**TRECHO:**
──────
Erica Endler Zacko apoia em 103 anos de vida uma história de empoderamento em meio às mudanças de tantas décadas

Reportagem publicada originalmente na versão impressa do Correio do Norte em 2 de março de 2018, especial do Dia da Mulher


Sem o uso do andador, deixado no canto da sala, e com uma cuia de chimarrão em mãos, Erica Endler Zacko nos recebe bem disposta, bem humorada e preocupada em acolher bem. "Vê uma bolachinha pra moça", solicita à neta. Impossível recusar. O peso dos 103 anos de idade está só na carteira de identidade, porque o vigor dessa descendente de alemães que viu Canoinhas se desenvolver está longe de representar toda essa idade. Se há algo que representa seu mais de um século de vida, é a bagagem adquirida em toda essa longa vida, histórias que dona Erica conta com muita lucidez e simpatia.

Erica tem como marca uma constante busca por independência. De origem simples, instalou-se ainda criança, com a família, na localidade do Parado, e teve de superar adversidades dia após dia. De aprender português (antes só falava alemão) para pode estudar na escola até garantir a comida na mesa com o que se plantava em casa, Erica aprendeu a correr atrás de uma vida melhor com as próprias pernas.

Ainda vivendo com os pais, dedicou-se à produção de erva-mate, participando de todo o processo da colheita até o ensaque, nos moldes mais tradicionais. Então casou-se aos 19 anos, teve quatro filhos, e seguiu trabalhando. "Fiz de tudo nessa vida. Trabalhei de diarista, trabalhei na roça, trabalhei cozinhando muito. Já perdi a conta de quantos banquetes de casamento já fiz", conta, orgulhosa.

Foi na cozinha que tornou-se mais conhecida e respeitada, preparando a comida das festas de casamento, fazendo wafews sob encomenda, chegando a cozinhar no icônico Clube do Tiro ao Prato, em Três Barras, frequentado por uma sociedade abastada.

Depois dos 80 anos, a idade a obrigou a pisar no freio. Mas parar, jamais. "Acham que gente velha fica o dia todo só olhando para fora da janela. Eu faço meu café, meu bordado, leio meu jornal. O que posso fazer sozinha, eu faço", comenta.


Bordar é uma das atividades que dona Erica não abre mão (foto: Thaís Guimarães)

As referências masculinas de sua família se foram cedo. O pai, aos 45 anos de idade. O marido aos 72 - embora o casamento tenha quase alcançado as bodas de ouro, já são mais de 30 anos sem o companheiro. Perdeu filhos também. Mas resiste. "Deus me chamou e eu ainda não escutei", brinca Erica, mostrando que até a dificuldade de audição vira alvo do seu bom humor.
──────
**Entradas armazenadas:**
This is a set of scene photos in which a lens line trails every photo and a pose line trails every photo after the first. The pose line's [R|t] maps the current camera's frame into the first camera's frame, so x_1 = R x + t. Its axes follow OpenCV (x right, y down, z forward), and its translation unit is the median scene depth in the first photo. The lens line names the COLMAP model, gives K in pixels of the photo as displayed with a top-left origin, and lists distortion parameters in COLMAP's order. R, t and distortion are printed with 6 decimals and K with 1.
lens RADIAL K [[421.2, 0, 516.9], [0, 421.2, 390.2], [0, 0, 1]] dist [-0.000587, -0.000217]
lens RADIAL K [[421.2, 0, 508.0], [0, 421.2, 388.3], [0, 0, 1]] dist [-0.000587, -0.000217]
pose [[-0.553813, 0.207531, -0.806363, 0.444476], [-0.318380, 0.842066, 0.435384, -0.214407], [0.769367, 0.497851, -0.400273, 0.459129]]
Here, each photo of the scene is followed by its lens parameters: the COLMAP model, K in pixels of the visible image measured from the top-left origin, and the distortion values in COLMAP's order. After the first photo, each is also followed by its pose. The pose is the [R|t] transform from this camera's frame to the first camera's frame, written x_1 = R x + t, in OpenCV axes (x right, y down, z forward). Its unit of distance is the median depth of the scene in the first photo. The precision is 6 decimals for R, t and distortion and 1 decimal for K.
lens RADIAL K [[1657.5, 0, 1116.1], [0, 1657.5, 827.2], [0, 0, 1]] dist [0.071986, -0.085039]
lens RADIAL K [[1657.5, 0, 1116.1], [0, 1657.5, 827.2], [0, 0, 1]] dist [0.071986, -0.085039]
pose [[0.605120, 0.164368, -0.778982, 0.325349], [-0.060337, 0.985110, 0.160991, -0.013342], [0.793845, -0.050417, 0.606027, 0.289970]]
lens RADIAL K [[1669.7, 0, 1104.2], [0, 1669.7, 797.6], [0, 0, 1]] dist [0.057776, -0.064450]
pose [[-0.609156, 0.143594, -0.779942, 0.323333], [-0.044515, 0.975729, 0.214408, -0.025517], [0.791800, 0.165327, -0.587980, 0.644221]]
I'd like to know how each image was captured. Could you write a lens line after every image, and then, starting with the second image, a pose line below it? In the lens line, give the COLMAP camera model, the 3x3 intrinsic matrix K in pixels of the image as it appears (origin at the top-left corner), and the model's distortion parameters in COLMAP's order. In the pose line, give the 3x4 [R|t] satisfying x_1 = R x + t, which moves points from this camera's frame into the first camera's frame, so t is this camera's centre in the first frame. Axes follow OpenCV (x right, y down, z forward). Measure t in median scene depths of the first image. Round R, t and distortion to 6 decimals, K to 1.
──────
**TAREFAS A FAZER:**
**1)** As afirmações a seguir estão de acordo com a reportagem? Responda sim ou não a cada uma e cite literalmente as palavras da reportagem que decidem a resposta.
(a) Erica casou-se aos 19 anos.
(b) Na infância, Erica só falava português.
(c) O pai de Erica morreu aos 72 anos.
**2)** Responda com base na reportagem:
(a) Em que data ela foi publicada originalmente na versão impressa?
(b) A que produção Erica se dedicou enquanto ainda vivia com os pais?
(c) Em que clube de Três Barras ela chegou a cozinhar?

**RESULTADOS DAS TAREFAS:**
**1)**
(a) Sim: "Então casou-se aos 19 anos"
(b) Não: "antes só falava alemão"
(c) Não: "O pai, aos 45 anos de idade."

**2)**
(a) Em 2 de março de 2018.
(b) À produção de erva-mate.
(c) No Clube do Tiro ao Prato.